The FCC’s Enforcement Bureau is going to investigate a situation where LocationSmart, which aggregates real-time location data from mobile phone providers, had a bug on its website that could allow the data to be obtained by anyone without a password or other authentication, an agency spokesman said today.
Brenda Schafer, vice president-product and marketing for LocationSmart, said in a statement today that “LocationSmart provides an enterprise mobility platform that strives to bring secure operational efficiencies to enterprise customers. All disclosure of location data through LocationSmart’s platform relies on consent first being received from the individual subscriber. The vulnerability of the consent mechanism recently identified by Mr. Robert Xiao, a cybersecurity researcher, on our online demo has been resolved and the demo has been disabled. We have further confirmed that the vulnerability was not exploited prior to May 16th and did not result in any customer information being obtained without their permission.
“On that day as many as two dozen subscribers were located by Mr. Xiao through his exploitation of the vulnerability. Based on Mr. Xiao’s public statements, we understand that those subscribers were located only after Mr. Xiao personally obtained their consent,” Ms. Schafer added. “LocationSmart is continuing its efforts to verify that not a single subscriber’s location was accessed without their consent and that no other vulnerabilities exist. LocationSmart is committed to continuous improvement of its information privacy and security measures and is incorporating what it has learned from this incident into that process.”
The revelation comes after Sen. Ron Wyden(D., Ore.) asked the FCC earlier this month to probe the tracking of cellphone customers’ location information by law enforcement officials who access the data from Securus Technologies, Inc., which provides inmate calling services (ICS) to correctional facilities (TR Daily, May 11). The senator also wrote major wireless carriers to get information on their practices for selling customers’ location information to other parties.
Sen.
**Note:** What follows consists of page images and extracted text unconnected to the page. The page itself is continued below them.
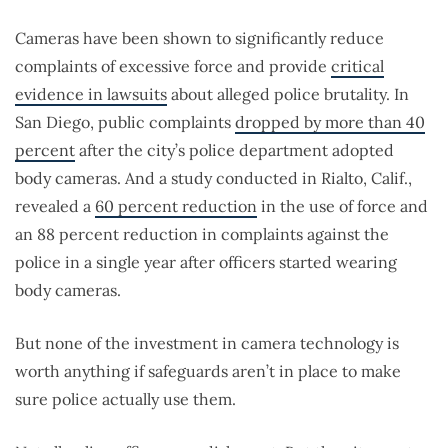
Cameras have been shown to significantly reduce
complaints of excessive force and provide
critical
evidence in lawsuits
about alleged police brutality. In
San Diego, public complaints
dropped by more than 40
percent
after the city’s police department adopted
body cameras. And a study conducted in Rialto, Calif.,
revealed a
60 percent reduction
in the use of force and
an 88 percent reduction in complaints against the
police in a single year after officers started wearing
body cameras.
But none of the investment in camera technology is
worth anything if safeguards aren’t in place to make
sure police actually use them.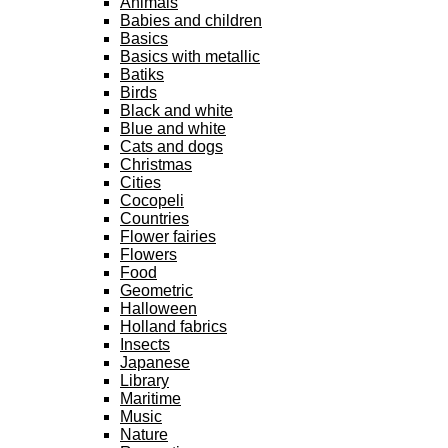
Animals
Babies and children
Basics
Basics with metallic
Batiks
Birds
Black and white
Blue and white
Cats and dogs
Christmas
Cities
Cocopeli
Countries
Flower fairies
Flowers
Food
Geometric
Halloween
Holland fabrics
Insects
Japanese
Library
Maritime
Music
Nature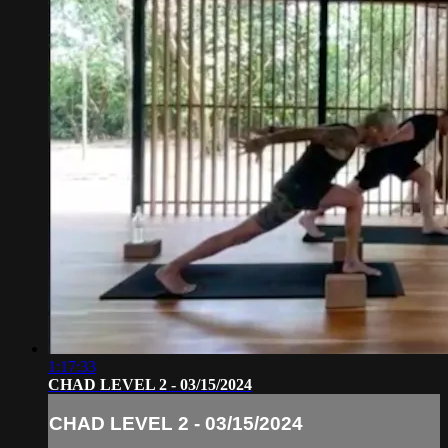
1:17:33
CHAD LEVEL 2 - 03/15/2024
CHAD LEVEL 2 - 03/15/2024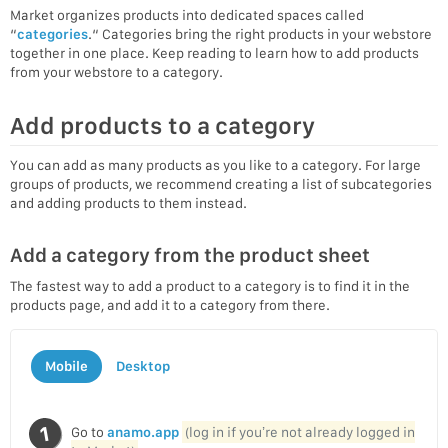
Market organizes products into dedicated spaces called
“
categories
.“ Categories bring the right products in your webstore
together in one place. Keep reading to learn how to add products
from your webstore to a category.
Add products to a category
You can add as many products as you like to a category. For large
groups of products, we recommend creating a list of subcategories
and adding products to them instead.
Add a category from the product sheet
The fastest way to add a product to a category is to find it in the
products page, and add it to a category from there.
Mobile
Desktop
Go to
anamo.app
(log in if you’re not already logged in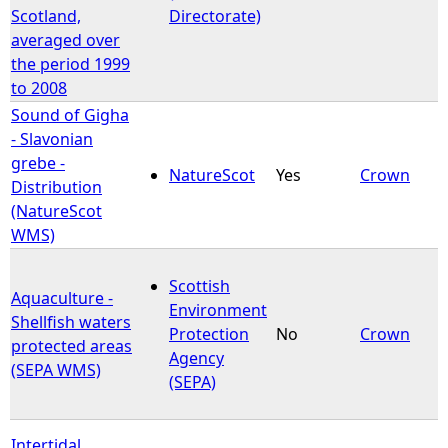
Scotland,
Directorate)
averaged over
the period 1999
to 2008
Sound of Gigha
- Slavonian
grebe -
NatureScot
Yes
Crown
Distribution
(NatureScot
WMS)
Scottish
Aquaculture -
Environment
Shellfish waters
Protection
No
Crown
protected areas
Agency
(SEPA WMS)
(SEPA)
Intertidal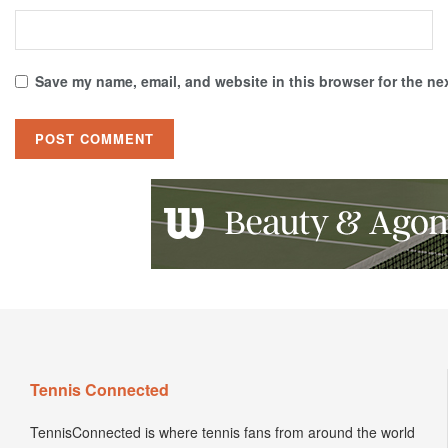
Save my name, email, and website in this browser for the ne
Tennis Connected
TennisConnected is where tennis fans from around the world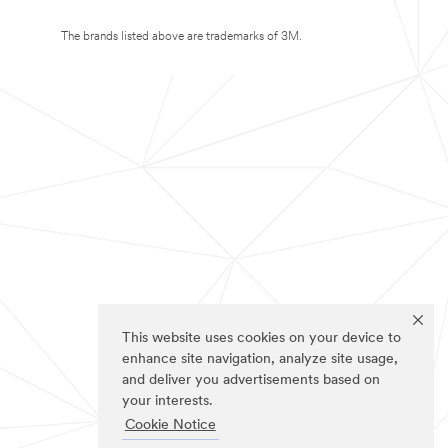
The brands listed above are trademarks of 3M.
This website uses cookies on your device to
enhance site navigation, analyze site usage,
and deliver you advertisements based on
your interests.
Cookie Notice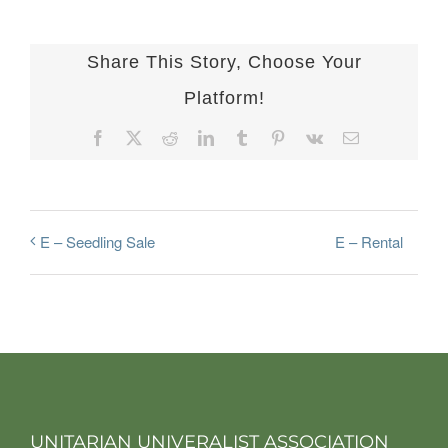
Share This Story, Choose Your
Platform!
Facebook
X
Reddit
LinkedIn
Tumblr
Pinterest
Vk
Email
E – Rental
E – Seedling Sale
UNITARIAN UNIVERALIST ASSOCIATION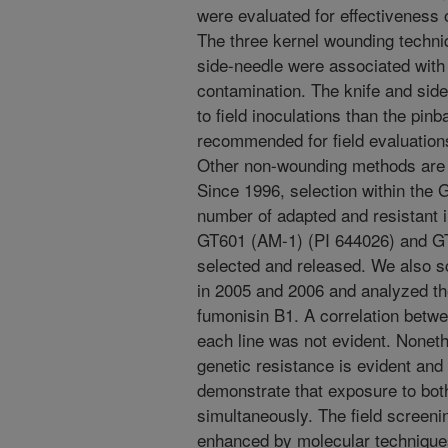
were evaluated for effectiveness 
The three kernel wounding techniq
side-needle were associated with s
contamination. The knife and si
to field inoculations than the pinb
recommended for field evaluations
Other non-wounding methods are i
Since 1996, selection within the
number of adapted and resistant i
GT601 (AM-1) (PI 644026) and G
selected and released. We also s
in 2005 and 2006 and analyzed the 
fumonisin B1. A correlation betwe
each line was not evident. Noneth
genetic resistance is evident and 
demonstrate that exposure to bo
simultaneously. The field screen
enhanced by molecular techniques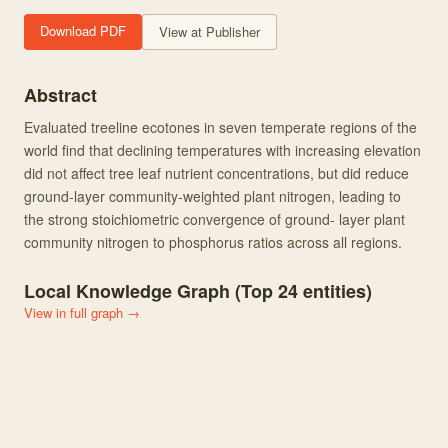
Download PDF
View at Publisher
Abstract
Evaluated treeline ecotones in seven temperate regions of the
world find that declining temperatures with increasing elevation
did not affect tree leaf nutrient concentrations, but did reduce
ground-layer community-weighted plant nitrogen, leading to
the strong stoichiometric convergence of ground- layer plant
community nitrogen to phosphorus ratios across all regions.
Local Knowledge Graph (Top
24
entities)
View in full graph →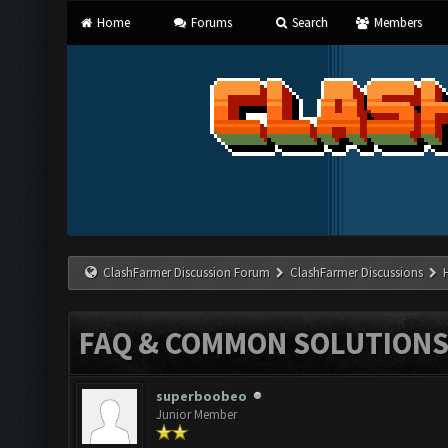
Home
Forums
Search
Members
ClashFarmer Discussion Forum
ClashFarmer Discussions
FAQ & COMMON SOLUTION
superboobeo
Junior Member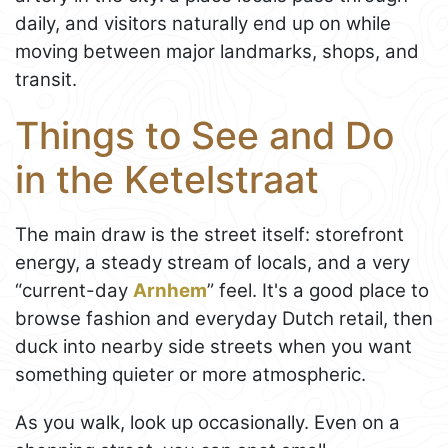
daily, and visitors naturally end up on while
moving between major landmarks, shops, and
transit.
Things to See and Do
in the Ketelstraat
The main draw is the street itself: storefront
energy, a steady stream of locals, and a very
“current-day
Arnhem
” feel. It's a good place to
browse fashion and everyday Dutch retail, then
duck into nearby side streets when you want
something quieter or more atmospheric.
As you walk, look up occasionally. Even on a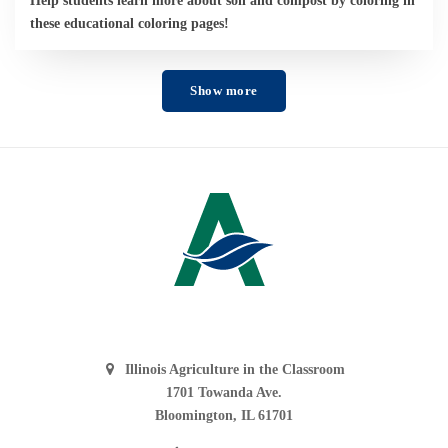
these educational coloring pages!
Show more
Illinois Agriculture in the Classroom
1701 Towanda Ave.
Bloomington, IL 61701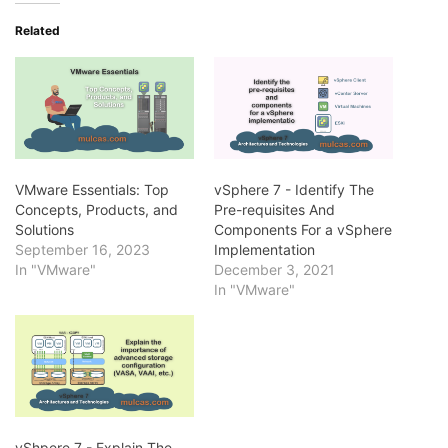
Related
VMware Essentials: Top
vSphere 7 - Identify The
Concepts, Products, and
Pre-requisites And
Solutions
Components For a vSphere
September 16, 2023
Implementation
In "VMware"
December 3, 2021
In "VMware"
vShpere 7 - Explain The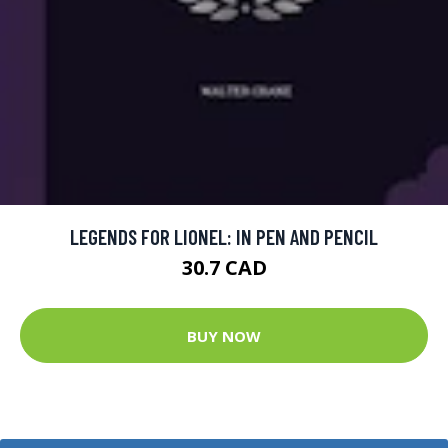
LEGENDS FOR LIONEL: IN PEN AND PENCIL
30.7 CAD
BUY NOW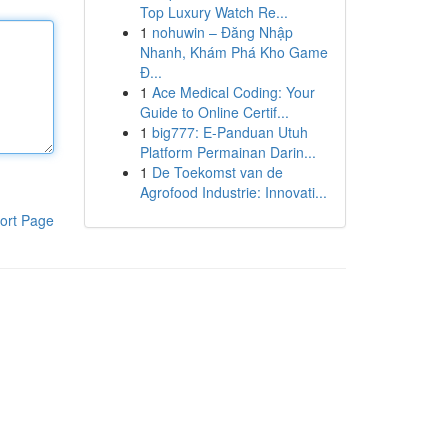
Top Luxury Watch Re...
1
nohuwin – Đăng Nhập
Nhanh, Khám Phá Kho Game
Đ...
1
Ace Medical Coding: Your
Guide to Online Certif...
1
big777: E-Panduan Utuh
Platform Permainan Darin...
1
De Toekomst van de
Agrofood Industrie: Innovati...
ort Page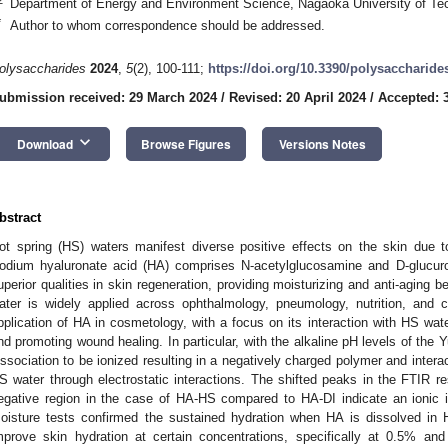
Department of Energy and Environment Science, Nagaoka University of Tec
*
Author to whom correspondence should be addressed.
olysaccharides
2024
,
5
(2), 100-111;
https://doi.org/10.3390/polysaccharid
ubmission received: 29 March 2024
/
Revised: 20 April 2024
/
Accepted: 3
keyboard_arrow_down
Download
Browse Figures
Versions Notes
bstract
ot spring (HS) waters manifest diverse positive effects on the skin due t
odium hyaluronate acid (HA) comprises N-acetylglucosamine and D-glucuroni
uperior qualities in skin regeneration, providing moisturizing and anti-aging 
ater is widely applied across ophthalmology, pneumology, nutrition, and 
pplication of HA in cosmetology, with a focus on its interaction with HS wate
nd promoting wound healing. In particular, with the alkaline pH levels of t
issociation to be ionized resulting in a negatively charged polymer and interac
S water through electrostatic interactions. The shifted peaks in the FTIR res
egative region in the case of HA-HS compared to HA-DI indicate an ionic
oisture tests confirmed the sustained hydration when HA is dissolved in H
mprove skin hydration at certain concentrations, specifically at 0.5% an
Wyden today praised the FCC for agreeing to probe the LocationSmart situation.
“The location aggregation industry has operated with essentially no oversight by the Federal Communications Commission. The only real surprise is that it took this long for the public to learn that the wireless carriers and their business partners were demonstrating such a total disregard for Americans’ privacy and safety. I’m pleased the FCC is opening an investigation into the reported data leak by LocationSmart,” Sen. Wyden said. “The negligent attitude toward Americans’ security and privacy by wireless carriers and intermediaries puts every American at risk. I urge the FCC expand the scope of this investigation, and to more broadly probe the practice of third parties buying real-time location data on Americans.”
The lawmaker also said that FCC Chairman Ajit Pai should recuse himself from any probe, saying he has a conflict of interest because he represented Securus in 2012. “Chairman Pai’s past work for Securus makes it untenable for Mr. Pai to lead this investigation. I call on Mr. Pai to do the responsible thing and recuse himself from the investigation,” the senator said.
The FCC spokesman said he had no comment on whether the Enforcement Bureau also planned to investigate Securus. But in response to Sen. Wyden’s recusal call, the spokesman said, “Under the law and applicable rules, there is no reason for Chairman Pai to recuse himself, and he will not be doing so.”
AT&T, Inc., said that it doesn’t “permit sharing of location information without customer consent or a demand from law enforcement. If we learn that a vendor does not adhere to our policy we will take appropriate action.”
“Maintaining customer privacy is a top priority for the company,” Verizon Communications, Inc., said. “We have taken steps to ensure that Securus can no longer access location information about Verizon Wireless customers. We have also initiated a review of this entire issue. We will do what it takes to ensure that private customer location information is protected.” The review includes LocationSmart, Verizon said.
“We take the privacy and security of our customers’ data very seriously. We have addressed issues that were identified with Securus and LocationSmart to ensure that such issues were resolved and our customers’ information is protected. We continue to investigate this,” said T-Mobile US, Inc.